Given our inability to predict the role of individual species in providing food for humans or medicinal products in the future, the complexity of ecosystems and our lack of knowledge of their functioning, it seems foolish to randomly allow species to go extinct.
It will be a major challenge for biologists, ecologists, agronomists, animal scientists and economists to improve their understanding of the interrelationships between biodiversity, ecosystem services, and ecosystem structure and function. We need the ability to better predict when the risks from destroying biological diversity are greater than the costs of preserving it (Mooney et al. 1995). With so many different variables on a common scale, this is a huge task. But as the demand for biodiversity grows and the supply dwindles, it will become even more valuable.
Aided by better research, scientists as well as landowners and consumers can move to prevent the random extinction of species. Society can preserve species for their unknown economic value as, for example, food, medicine or manufacturing oils. Likewise, the economic benefits derived from nonconsumptive uses (e.g. nature-based tourism and recreation) of biodiversity are increasing. It is time for economists and scientists to apply the principle of “innocent until proven guilty” to nature, so that “all species have a value until proven otherwise.”

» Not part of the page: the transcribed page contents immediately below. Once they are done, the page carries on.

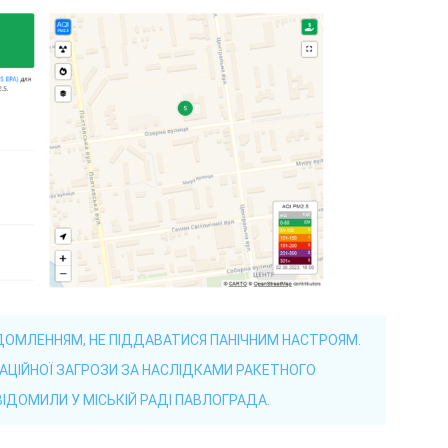
ДОМЛЕННЯМ, НЕ ПІДДАВАТИСЯ ПАНІЧНИМ НАСТРОЯМ.
ІАЦІЙНОЇ ЗАГРОЗИ ЗА НАСЛІДКАМИ РАКЕТНОГО
ОВІДОМИЛИ У МІСЬКІЙ РАДІ ПАВЛОГРАДА.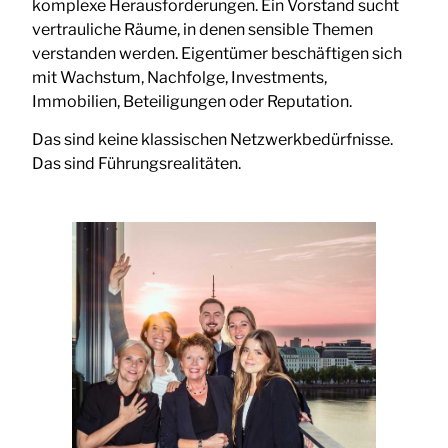
komplexe Herausforderungen. Ein Vorstand sucht
vertrauliche Räume, in denen sensible Themen
verstanden werden. Eigentümer beschäftigen sich
mit Wachstum, Nachfolge, Investments,
Immobilien, Beteiligungen oder Reputation.
Das sind keine klassischen Netzwerkbedürfnisse.
Das sind Führungsrealitäten.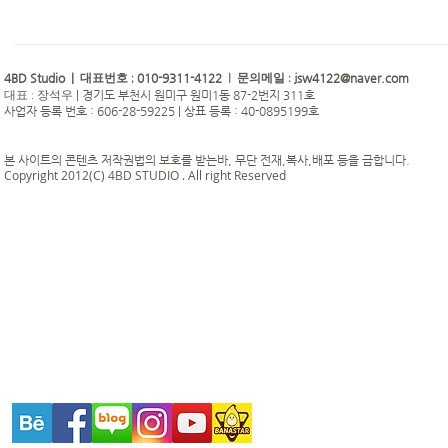
4BD Studio |
010-9311-4122
jsw4122@naver.com
대표번호 ;
| 문의메일 :
|
경기도 부천시 원미구 원미1동 87-2번지 311호
대표 : 장석우
사업자 등록 번호 : 606-28-59225 | 상표 등록 : 40-0895199호
본 사이트의 콘텐츠 저작권법의 보호를 받는바, 무단 전재,복사,배포 등을 금합니다.
Copyright 2012(C) 4BD STUDIO . All right Reserved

California's major plant communities include oak woodland, chaparral, coniferous forest, grassland, desert shrub and riparian systems. Nearly one-third of our plant species are endemic, found only in California. Near Lake Tahoe, a grove of aspen thrives in a meadow.

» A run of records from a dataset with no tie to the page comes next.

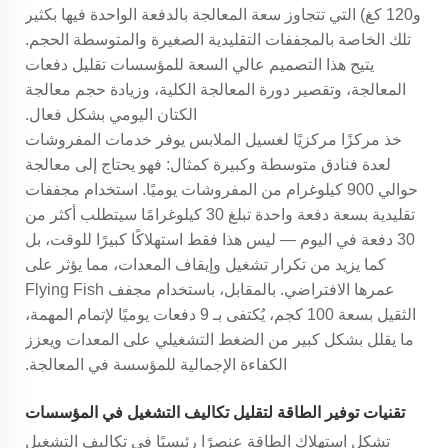
و120 كغ) التي تتجاوز سعة المعالجة بالدفعة الواحدة فيها بكثير
تلك الخاصة بالمجففات التقليدية الصغيرة والمتوسطة الحجم.
يتيح هذا التصميم عالي السعة للمؤسسات تقليل دفعات
المعالجة، وتقصير دورة المعالجة الكلية، وزيادة حجم معالجة
الكتان اليومي بشكل فعال.
خذ مركزًا مركزيًا لغسيل الملابس يوفر خدمات المفروشات
لعدة فنادق متوسطة وكبيرة كمثال: فهو يحتاج إلى معالجة
حوالي 900 كيلوغرام من المفروشات يوميًا. استخدام مجففات
تقليدية بسعة دفعة واحدة تبلغ 30 كيلوغرامًا سيتطلب أكثر من
30 دفعة في اليوم — ليس هذا فقط استهلاكًا كبيرًا للوقت، بل
كما يزيد من تكرار تشغيل وإيقاف المعدات، مما يؤثر على
عمرها الافتراضي. بالمقابل، باستخدام مجفف Flying Fish
الثقيل بسعة 100 كجم، يُكتفى بـ 9 دفعات يوميًا لإتمام المهمة،
ما يقلل بشكل كبير من الضغط التشغيلي على المعدات ويعزز
الكفاءة الإجمالية للمؤسسة في المعالجة.
تقنيات توفير الطاقة لتقليل تكاليف التشغيل في المؤسسات
تشكل استهلاك الطاقة عنصرًا رئيسيًا في تكاليف التشغيل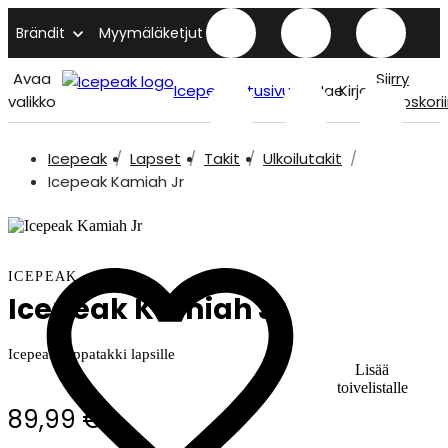
Brändit
Myymäläketjut
Avaa
Siirry
Icepeak etusivu
Hae
Kirjaudu
valikko
ostoskori
Icepeak
Lapset
Takit
Ulkoilutakit
Icepeak Kamiah Jr
ICEPEAK
Icepeak Kamiah Jr
Icepeak toppatakki lapsille
Lisää
toivelistalle
89,99 €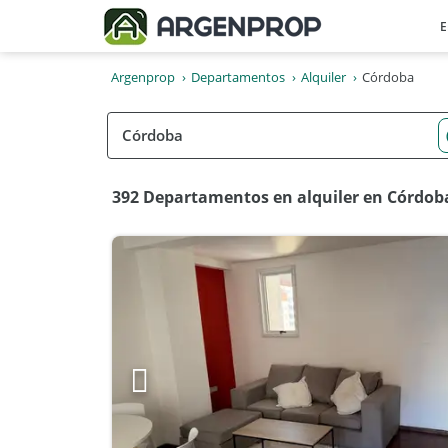
E
Argenprop
Departamentos
Alquiler
Córdoba
392 Departamentos en alquiler en Córdob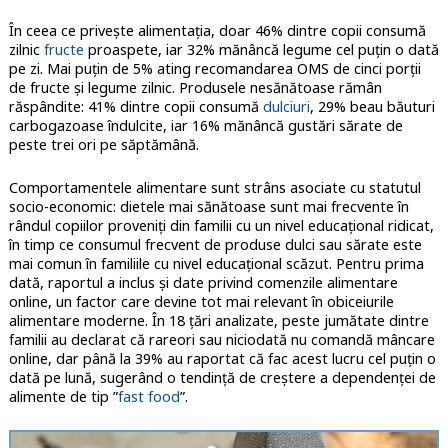
În ceea ce privește alimentația, doar 46% dintre copii consumă
zilnic
fructe
proaspete, iar 32% mănâncă legume cel puțin o dată
pe zi. Mai puțin de 5% ating recomandarea OMS de cinci porții
de fructe și legume zilnic. Produsele nesănătoase rămân
răspândite: 41% dintre copii consumă
dulciuri
, 29% beau băuturi
carbogazoase îndulcite, iar 16% mănâncă gustări sărate de
peste trei ori pe săptămână.
Comportamentele alimentare sunt strâns asociate cu statutul
socio-economic: dietele mai sănătoase sunt mai frecvente în
rândul copiilor proveniți din familii cu un nivel educațional ridicat,
în timp ce consumul frecvent de produse dulci sau sărate este
mai comun în familiile cu nivel educațional scăzut. Pentru prima
dată, raportul a inclus și date privind comenzile alimentare
online, un factor care devine tot mai relevant în obiceiurile
alimentare moderne. În 18 țări analizate, peste jumătate dintre
familii au declarat că rareori sau niciodată nu comandă mâncare
online, dar până la 39% au raportat că fac acest lucru cel puțin o
dată pe lună, sugerând o tendință de creștere a dependenței de
alimente de tip ”
fast food
”.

The Endangered Species Act is the only mechanism in existence that places preservation of species, or protection of biodiversity, first. Although the Act is perceived as taking a piecemeal approach and has been criticized for its economic ramifications, during the past decade the law has fostered hundreds of habitat conservation plans, which take a broader, ecosystem-based approach to preserving species. To make ecosystem management a reality, UC and the Division of Agriculture and Natural Resources (ANR) must continue to pursue problem-solving research to help make ecosystem-based management a reality. Then ranchers, forest landowners, farmers and other private and public landowners can conserve biodiversity while enhancing their own economic viability.
UC and ANR are in a unique position to play an important role in understanding the economic and ecological trade-offs between preservation of biodiversity and the risk of further loss. ANR has the multiscale research, education and outreach programs in place for conveying this vital information to the general public. UC Cooperative Extension can play an important role in educating the public about the consumption side of a land ethic that supports sustainable ecosystems.
Homo sapiens have occupied Earth for only a second or two in the record of life on this planet. Some species, such as dinosaurs, occupied Earth for millions of years, far longer than people have existed, before they went extinct. Rats have survived and thrived for millions of years despite human interference, while the giant tortoise survived for millions of years and is now barely hanging on. Evolution and change are the norm. Species go extinct, new species evolve, and species migrate to new habitats. Yet humans have done more than any other known species to modify the atmosphere we breathe, the soils that sustain our food, and the plants and animals upon which we depend.
California is an open system with a great and varied populace, full of intelligence and creativity, and endowed with the ability to make choices. People, plants, animals and resources flow across her boundaries. But the Earth is a closed system, and space, resources and human population growth will be limited. People have genetic information closer in quantity to the lowly house mouse than to the more abundantly endowed flowering plants; but the difference lies in what is encoded and what we do with it.